Talk about a Mona Lisa smile...

Talk about a Mona Lisa smile…

Georgia O’Keefe loved the American Southwest. Her colorful desert landscapes and iconic skulls left an indelible impression on me even when I was very young and first learning to draw and paint. I never quite understood the appeal of that rather bleak, arid landscape until I visited Death Valley a few years ago: The wide open spaces, the emptiness of it all, are simultaneously both breathtaking and humbling. It’s kind of like visiting the ocean for the first time, and realizing how small and insignificant a thing you really are. And there are colors and forms that live in the desert that you would never find in nature anywhere else.

 

I just want to climb up inside them, and they are so vivid it makes me believe I really could.

I just want to climb up inside them, and they are so vivid it makes me believe I really could.

Later oI discovered her voluptuous flower paintings and other botanical works, and I have never quite been the same since. She remains my very favorite artist, and I am extremely flattered to say that my fledgling painting style has been compared to hers. And while that’s complimentary to hear on the one hand, it’s kind of frustrating on the other.

As an artist, you want to be unique. You want to somehow standout from other artists – it’s a very natural impulse. But worrying about not being original can really hold you back from producing  your own work. It’s a stumbling block – you stop before you even get started.

As a friend and I were discussing not long ago, it’s almost impossible to be completely original these days, or at any other time in the history of art, for that matter. The great masters of long ago had influences, and their influences had influences, and so on and so on, back to the time when humans first started painting on cave walls – now those works were, one could probably say, entirely original. Even my heroine Georgia had her own influences, works that inspired her and that she took away from to go on and create her own magnificent style.

Is it a sunset? A sunrise? A sand dune? No grasshopper, it's a pelvis!

Is it a sunset? A sunrise? A sand dune? No grasshopper, it’s a pelvis!

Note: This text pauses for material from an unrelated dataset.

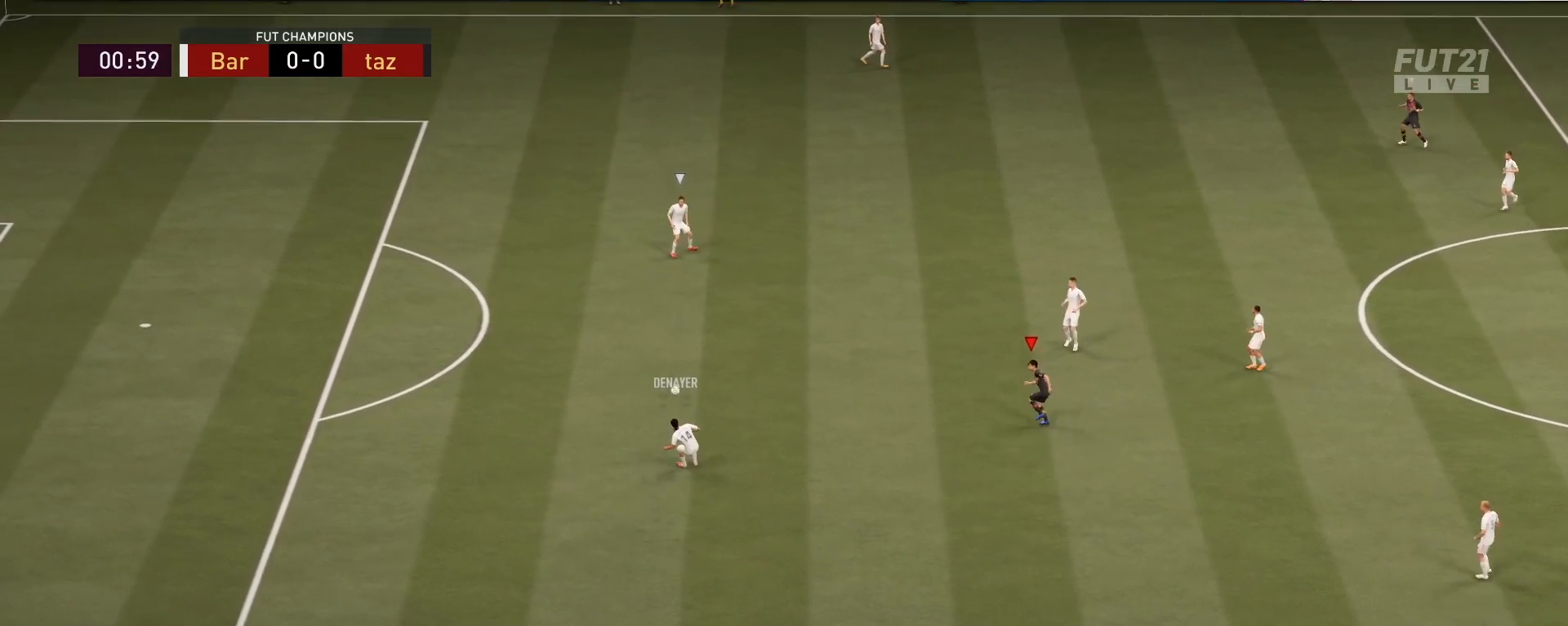
{"buttons": ["R1", "R2"], "left_stick": "up-left", "right_stick": "center", "events": [[84, "L2", "up"], [284, "right_stick", "up"], [301, "left_stick", "up-left"], [401, "right_stick", "center"], [484, "R1", "down"]]}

So if succumbing to our artistic influences is inevitable, then maybe we shouldn’t even try to fight them. Or at least not get so anxious about it if people tell us our efforts remind them of so and so’s work (or maybe that’s just me). Instead, we should be grateful for our influences, both past and present, and for the impetus to create for ourselves that they provide. If Georgia O’Keefe had not been inspired to paint, had not been influenced and moved by the beauty of the world and her desire to express it, we wouldn’t have her wonderful paintings to enjoy today. Without them, I might not have been inspired as a young person, and probably a lot of other budding artists might not have been inspired, either.

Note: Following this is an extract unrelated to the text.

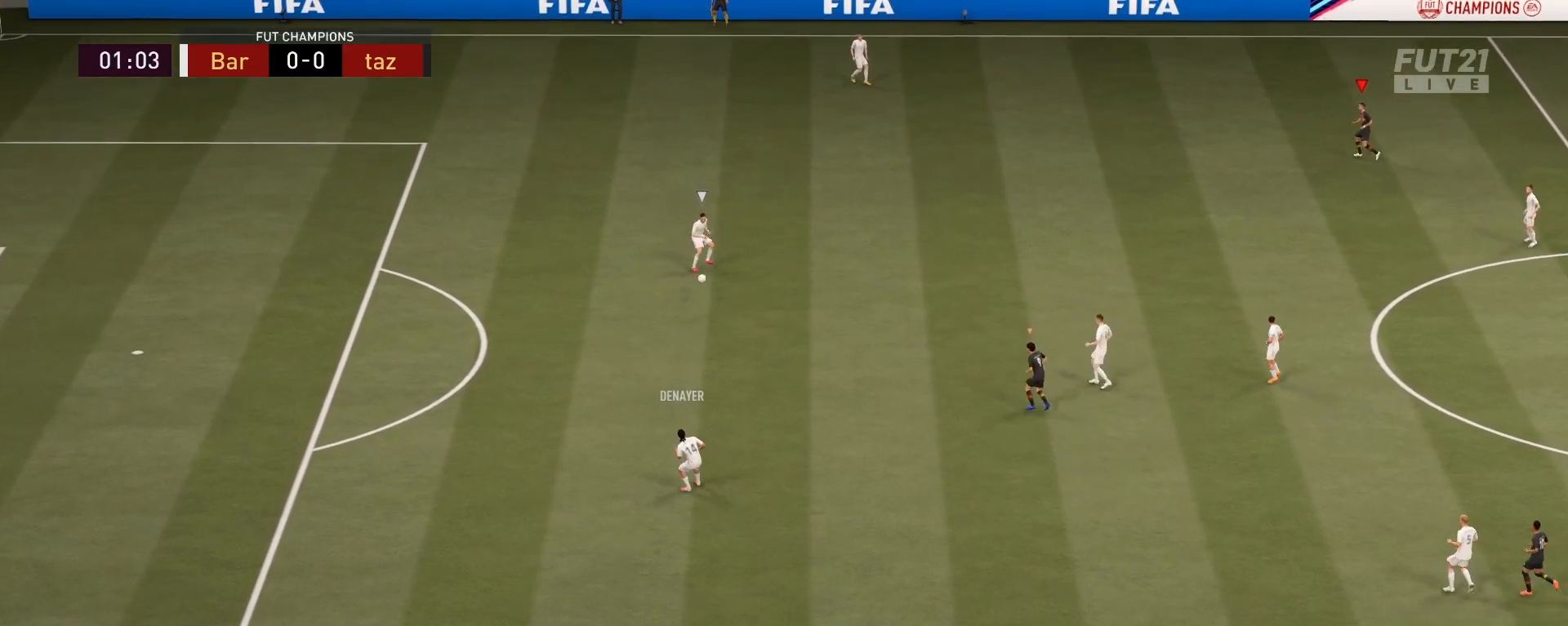
{"buttons": ["R1", "R2"], "left_stick": "up-left", "right_stick": "center", "events": []}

So whenever I begin to question myself and my work, what it is that I have to offer or say to the world that is special, I think back to my conversation with my friend, and of Georgia and my other favorite artists who probably struggled with that same question themselves at some point in their lives. I may never be as talented or as famous at they are, but that isn’t the point: The point is to express, to share, to speak my peace through my art, whether it’s a painting, a photograph, my writing, or any other creative project. And that’s true for every artist in any media. I remember that idea, and then I get to work.